Compromises, compromises. For our first anniversary, my wife Linda wanted
me to take her to the Seychelles. I preferred a trip to Madison, Wisconsin,
to witness a broadcast of APR's "Whad'ya Know, Starring Michael Feldman,"
a cheese-state radio update of Art Linkletter's House Party. After lengthy
negotiations through a conjugal union mediator, we finally decided on a
visit to Grindstone City at the tip of Michigan's thumb.
Thumb residents take their geographical anatomy seriously. "Best Pie
in the Entire Thumb," bragged a sign at the Red Rooster restaurant
in Bad Axe, conveniently situated catercorner from a spanking new emergency
med center. "Largest Paid Weekly Circulation in the Thumb," claimed
a wheeler-dealer tabloid out of Lapeer.
En route to the Fingernail we passed the gravel turn-off to the Sanilac
Petroglyphs, a ground-level granite slab pockmarked with miniature crop
circle-style encryptians. This vast immovable object is better protected
than The Night Watch at the Rijksmuseum, housed inside a prison-spec mesh
fence sealed with chain and padlock. To beg entry you must scour Germania
Road for the caretaker's trailer, sign a ledger as he sleeps in front of
the tv, and borrow his key. We resisted, not wishing to limit our time in
Grindstone City, which a former friend had described in near paradisiacal
"There's these huge grindstones," my former friend had beamed.
"People stand them in their yards."

■ **Parts of the exercise**:
a) Say whether each statement agrees with the travel piece about Michigan's thumb, answering yes or no and quoting the words that decide it. (i) Linda wanted the Seychelles for their first anniversary. (ii) The Red Rooster restaurant is in Lapeer. (iii) The couple borrowed the caretaker's key to see the Sanilac Petroglyphs.
b) Continue the travel piece about Michigan's thumb from the line "People stand them in their yards."

■ **Excerpted records**:
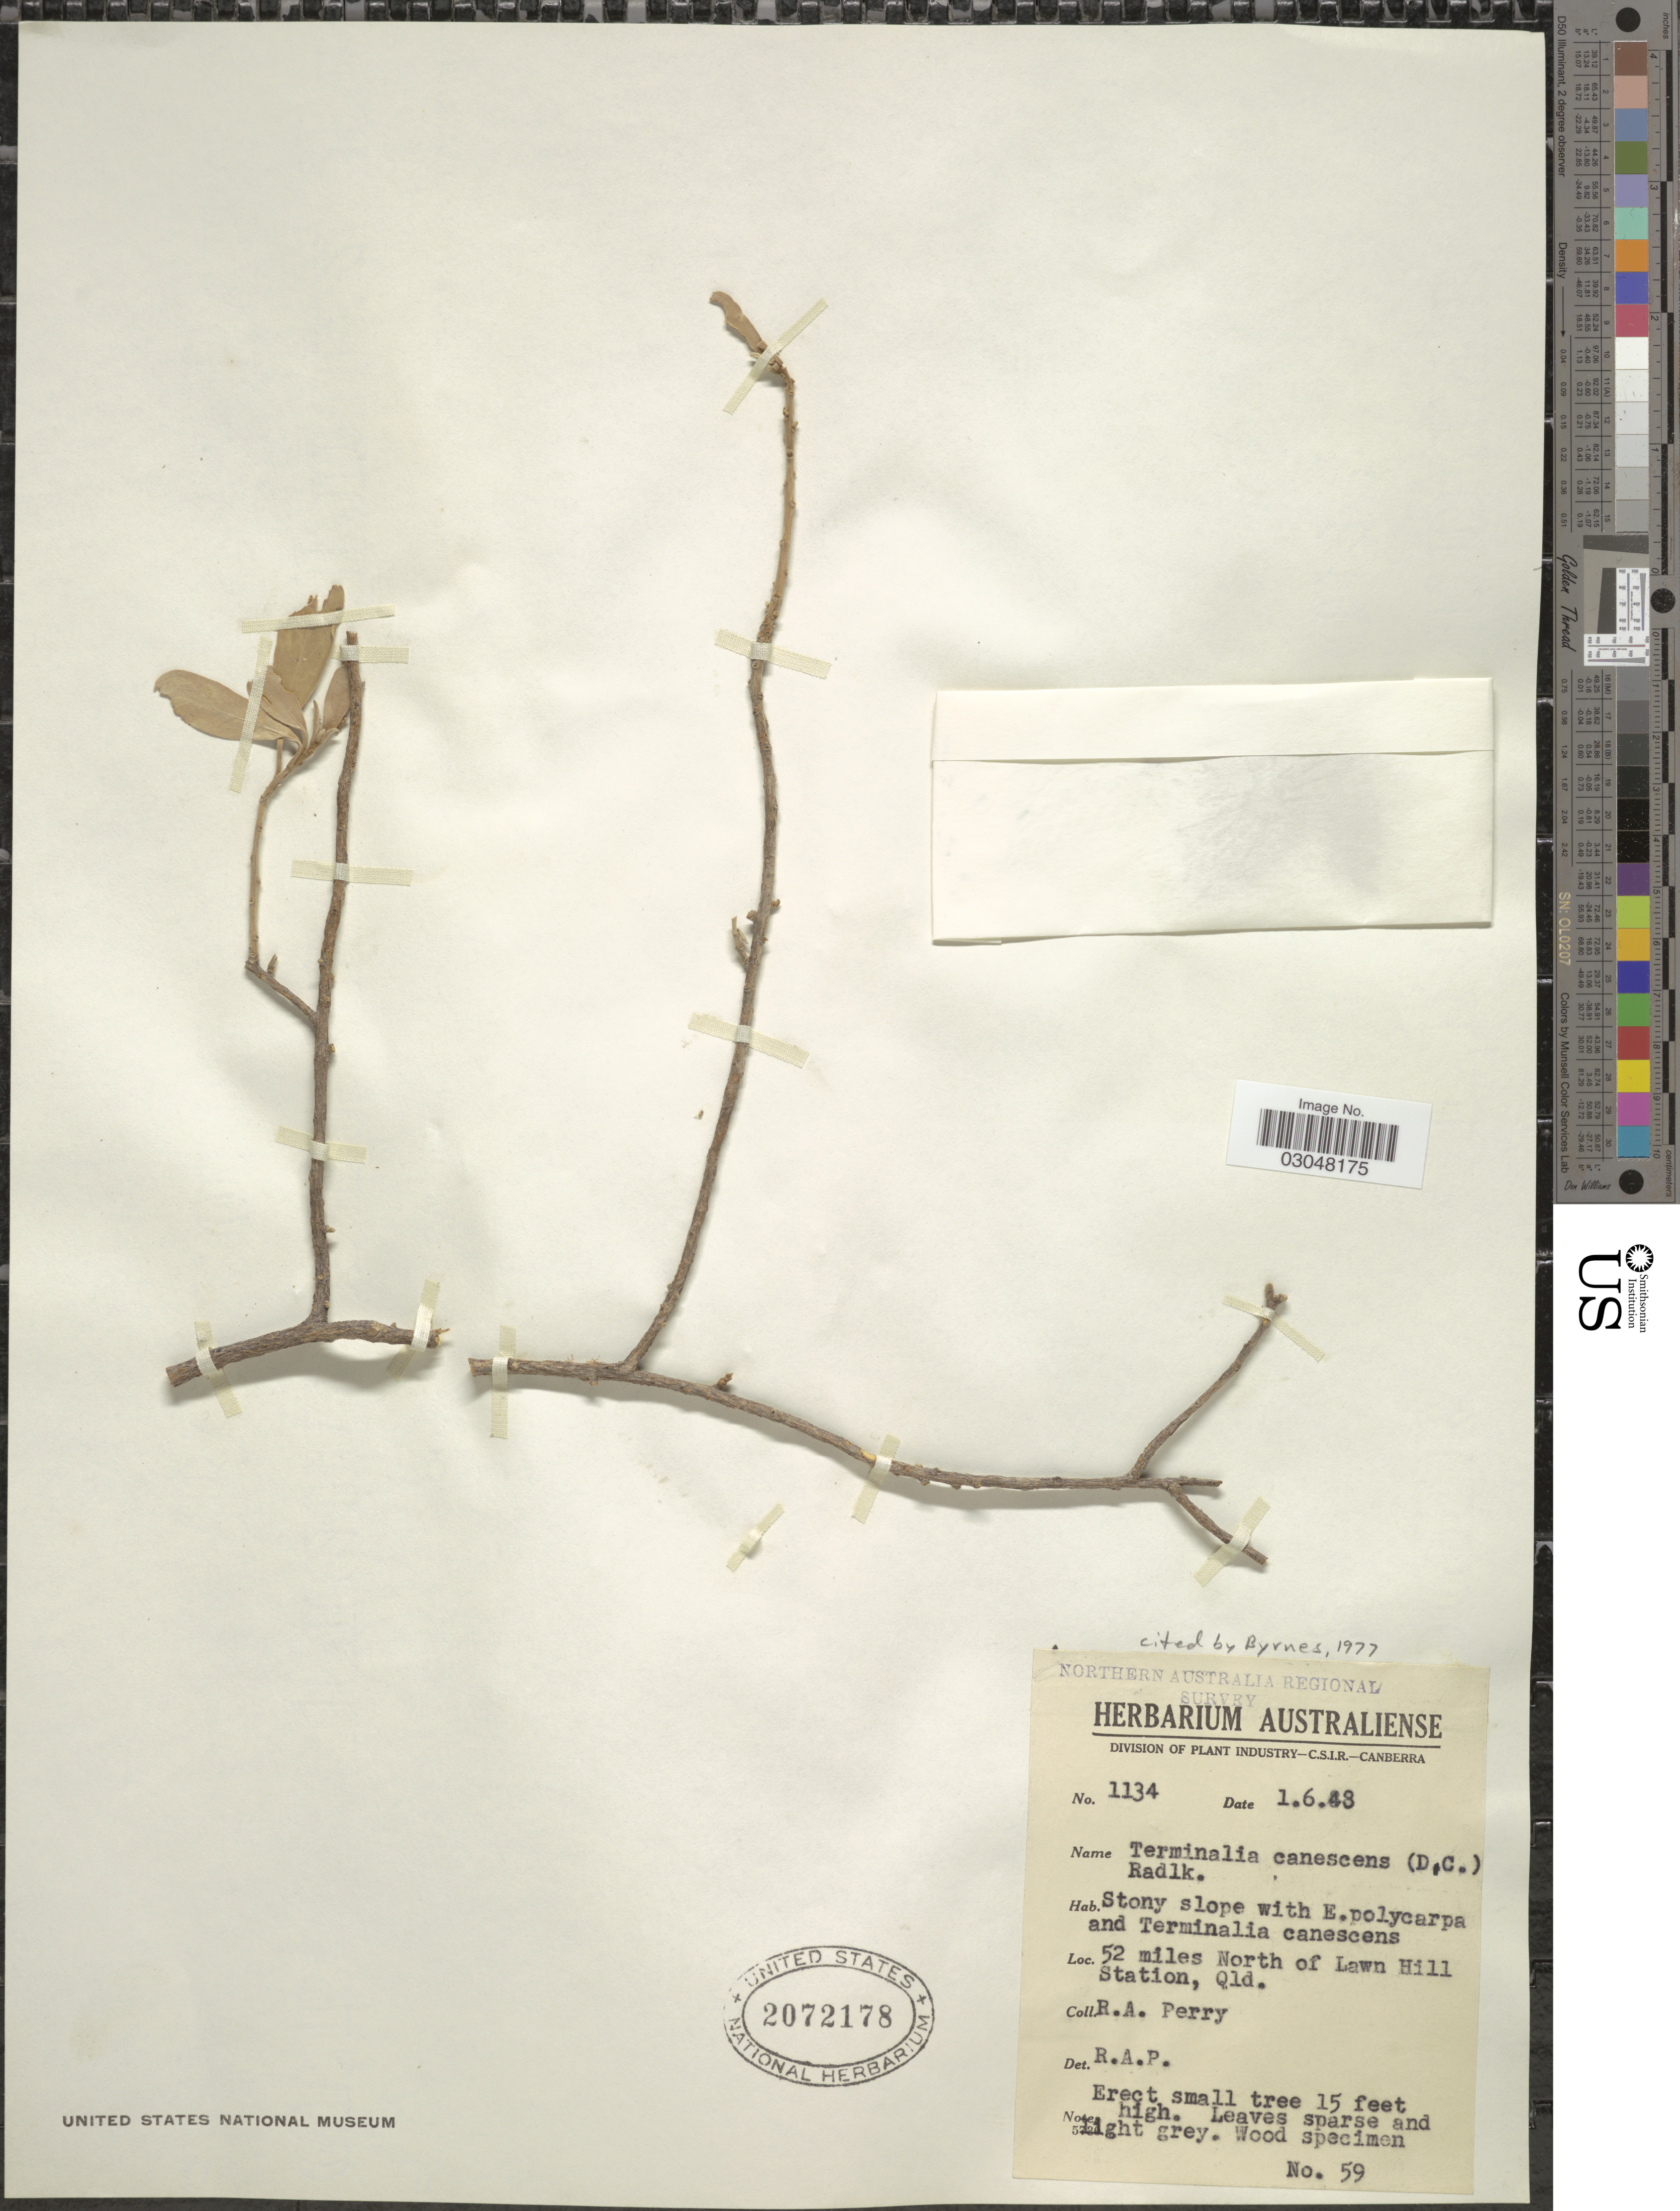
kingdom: Plantae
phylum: Tracheophyta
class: Magnoliopsida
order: Myrtales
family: Combretaceae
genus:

■ **Responses in order**:
a)
(i) Yes: "For our first anniversary, my wife Linda wanted me to take her to the Seychelles."
(ii) No: "the Red Rooster restaurant in Bad Axe"
(iii) No: "We resisted, not wishing to limit our time in Grindstone City"

b)
I was hooked. Many northern Michigan towns have staked their identity on
less, such as Mesick, "Mushroom Capital of the World," or Manton,
whose cheery plywood leprechauns and shamrock dabbed business strip feebly
attempt to dazzle folding green from Mackinac Bridge-bound pilgrims. Such
charades pale next to the sullen legitimacy of a village founded in the
shadow of a sprawling, body-and-soul-destroying grindstone fabrication plant,
We arrived at our destination only to discover there was no there there,
as Popeye liked to observe--a dip in the road cradling a few ramshackle
hovels, an RV park with a grindstone logo, but nary a sandstone donut in
sight, not even on the truncated lawn of Joe Mazzoni's Grindstone Bar and
Grill. Cited by my guidebook as an expert in local lore, Joe eyed us as
if we'd already exceeded the house limit when I inquired where the historical
district might be. The barmaid shrugged at the mention of grindstones, like
we were small town idiots awash in NYC asking how to get to Carnegie Hall.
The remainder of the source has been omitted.